Alors que le gouvernement prétend s’arroger le droit de distribuer des bons points aux journaux et classer les médias entre ceux qui disent la vérité et les autres, un rapport très officiel éclaire un peu plus la conception toute particulière de l’exécutif quant à la liberté de la presse et la liberté d’expression. En effet, dans son rapport sur « l’offensive contre la liberté de la presse », le Conseil de l’Europe classe la France dans le groupe des 10 pays « à suivre », en raison des violences policières à l’encontre des journalistes couvrant les manifestations
À la veille de la Journée mondiale pour la liberté de la presse (3 mai), c’est une place en tête du classement dont le gouvernement français se serait sans doute passé. Sur les 47 pays membres du Conseil de l’Europe, la France fait partie du groupe des 10 pays que l’institution européenne de défense des droits de l’homme critique le plus gravement pour le nombre d’agressions contre les journalistes perpétrées par les forces de police. Un groupe dans lequel la France côtoie des pays comme la Turquie, l’Azerbaïdjan, l’Ukraine, la Hongrie, ou bien la Fédération de Russie.
« La France fait partie des pays qui ont fait l’objet du plus grand nombre d’alertes publiées sur la Plateforme en 2019 », note le rapport, précisant que la plus grande partie de ces alertes concerne « les violences ou des mesures de police agressives contre les journalistes couvrant les manifestations ».

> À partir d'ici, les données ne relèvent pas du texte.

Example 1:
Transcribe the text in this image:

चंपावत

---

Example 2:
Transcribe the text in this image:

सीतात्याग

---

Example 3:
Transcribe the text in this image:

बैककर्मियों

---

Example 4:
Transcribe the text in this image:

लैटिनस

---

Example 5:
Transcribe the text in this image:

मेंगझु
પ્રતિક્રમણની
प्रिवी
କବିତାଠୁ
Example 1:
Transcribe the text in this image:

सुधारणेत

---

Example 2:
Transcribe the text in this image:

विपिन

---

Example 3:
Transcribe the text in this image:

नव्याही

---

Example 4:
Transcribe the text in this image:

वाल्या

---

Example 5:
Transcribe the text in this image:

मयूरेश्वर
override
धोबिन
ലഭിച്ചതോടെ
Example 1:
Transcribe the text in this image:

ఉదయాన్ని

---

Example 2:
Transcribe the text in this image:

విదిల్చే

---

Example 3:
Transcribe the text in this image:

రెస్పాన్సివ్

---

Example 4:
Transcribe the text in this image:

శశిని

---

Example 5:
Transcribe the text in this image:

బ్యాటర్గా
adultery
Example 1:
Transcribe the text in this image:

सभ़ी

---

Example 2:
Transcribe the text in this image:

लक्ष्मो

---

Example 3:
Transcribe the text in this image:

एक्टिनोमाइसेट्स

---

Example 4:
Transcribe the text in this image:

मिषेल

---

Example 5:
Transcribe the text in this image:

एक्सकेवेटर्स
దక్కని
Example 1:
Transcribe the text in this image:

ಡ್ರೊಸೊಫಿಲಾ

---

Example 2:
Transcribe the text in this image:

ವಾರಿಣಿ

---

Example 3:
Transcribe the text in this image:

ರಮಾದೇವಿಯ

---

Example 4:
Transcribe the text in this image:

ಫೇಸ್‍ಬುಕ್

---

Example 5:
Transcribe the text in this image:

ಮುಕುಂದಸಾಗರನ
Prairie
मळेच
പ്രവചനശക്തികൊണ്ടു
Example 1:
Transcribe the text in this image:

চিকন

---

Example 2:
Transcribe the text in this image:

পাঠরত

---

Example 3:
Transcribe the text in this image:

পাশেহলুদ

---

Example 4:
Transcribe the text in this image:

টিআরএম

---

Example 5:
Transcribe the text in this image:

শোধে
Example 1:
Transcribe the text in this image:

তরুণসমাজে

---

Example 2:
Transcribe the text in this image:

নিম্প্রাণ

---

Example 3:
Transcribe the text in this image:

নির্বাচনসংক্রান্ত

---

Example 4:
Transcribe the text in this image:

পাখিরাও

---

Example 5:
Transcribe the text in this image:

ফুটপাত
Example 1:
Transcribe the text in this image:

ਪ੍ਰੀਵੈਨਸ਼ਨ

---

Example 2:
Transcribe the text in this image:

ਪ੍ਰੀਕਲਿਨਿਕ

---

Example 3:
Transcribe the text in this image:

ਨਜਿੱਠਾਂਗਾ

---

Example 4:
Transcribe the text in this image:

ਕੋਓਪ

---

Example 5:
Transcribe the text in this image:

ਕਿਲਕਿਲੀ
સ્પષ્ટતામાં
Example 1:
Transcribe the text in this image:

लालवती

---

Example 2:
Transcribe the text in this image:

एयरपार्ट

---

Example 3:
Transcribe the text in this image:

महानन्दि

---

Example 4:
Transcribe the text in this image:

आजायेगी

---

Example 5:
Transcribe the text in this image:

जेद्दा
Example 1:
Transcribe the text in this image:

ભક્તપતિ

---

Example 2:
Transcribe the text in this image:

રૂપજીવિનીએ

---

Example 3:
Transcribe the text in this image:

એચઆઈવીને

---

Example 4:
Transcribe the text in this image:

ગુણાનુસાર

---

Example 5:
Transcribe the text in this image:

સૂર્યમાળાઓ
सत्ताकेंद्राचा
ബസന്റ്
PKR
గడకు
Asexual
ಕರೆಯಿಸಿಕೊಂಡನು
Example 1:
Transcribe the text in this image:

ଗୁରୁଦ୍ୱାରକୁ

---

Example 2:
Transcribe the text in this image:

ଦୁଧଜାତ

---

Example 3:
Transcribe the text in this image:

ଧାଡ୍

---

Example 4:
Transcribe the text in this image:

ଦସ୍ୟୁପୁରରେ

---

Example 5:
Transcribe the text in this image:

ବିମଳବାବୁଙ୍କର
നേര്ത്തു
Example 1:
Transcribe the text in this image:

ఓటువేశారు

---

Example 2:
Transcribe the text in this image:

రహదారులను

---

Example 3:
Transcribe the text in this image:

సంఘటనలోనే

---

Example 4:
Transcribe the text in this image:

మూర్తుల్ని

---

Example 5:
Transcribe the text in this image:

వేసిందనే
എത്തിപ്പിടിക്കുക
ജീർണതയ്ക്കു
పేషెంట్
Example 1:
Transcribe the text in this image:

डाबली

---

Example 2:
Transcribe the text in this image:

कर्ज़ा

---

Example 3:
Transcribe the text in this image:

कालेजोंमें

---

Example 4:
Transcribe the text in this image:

La plateforme mise en place par le Conseil de l’Europe, qui recueille les informations sur les atteintes aux droits des journalistes, bénéficie du partenariat de 14 organisations internationales indépendantes œuvrant dans le domaine de la défense de la liberté de la presse, comme la Fédération internationale des journalistes, l’International Press Institute, ou Reporters sans frontières. (...)
"En un an, en France, près de 200 cas de journalistes molestés, blessés, initimidés ou empêchés de travailler" (...)
Le Conseil de l’Europe rappelle que la France a déjà fait l’objet de critiques de la part de la Commissaire aux droits de l’homme du Conseil, ainsi que de plusieurs organes des Nations Unies, pour les cas de violences policières lors des manifestations.
Champ de bataille et impunité
Difficilement imaginable il y a quelques années, l’Europe est donc devenue l’un des continents où l’activité des journalistes est la plus mise à mal, « un champ de bataille intense et souvent dangereux pour la liberté de la presse et la liberté d’expression », déclare le Conseil de l’Europe, qui rappelle qu’au cours de l’année passée, deux journalistes ont été tués dans deux des États membres du Conseil : Lyra McKee, abattue alors qu’elle couvrait une émeute en Irlande du Nord, et Vadym Komarov mort de ses blessures après une agression en Ukraine.
Dans d’autres meurtres commis au cours des années précédentes (le rapport cite 22 cas), les auteurs bénéficient d’une impunité, « ce qui remet en question l’engagement collectif de l’Europe en faveur de l’État de droit », avertit gravement le Conseil (...)
C’est pourquoi, constatant que « la liberté des médias en Europe est très insatisfaisante », le Conseil de l’Europe adresse un puissant signal d’alarme à tous les États, considérant que « les tentatives politiques de mainmise sur les médias et l’incapacité de nombreuses autorités nationales à maintenir un cadre crédible de protection de la liberté des médias, sont désormais systémiques ».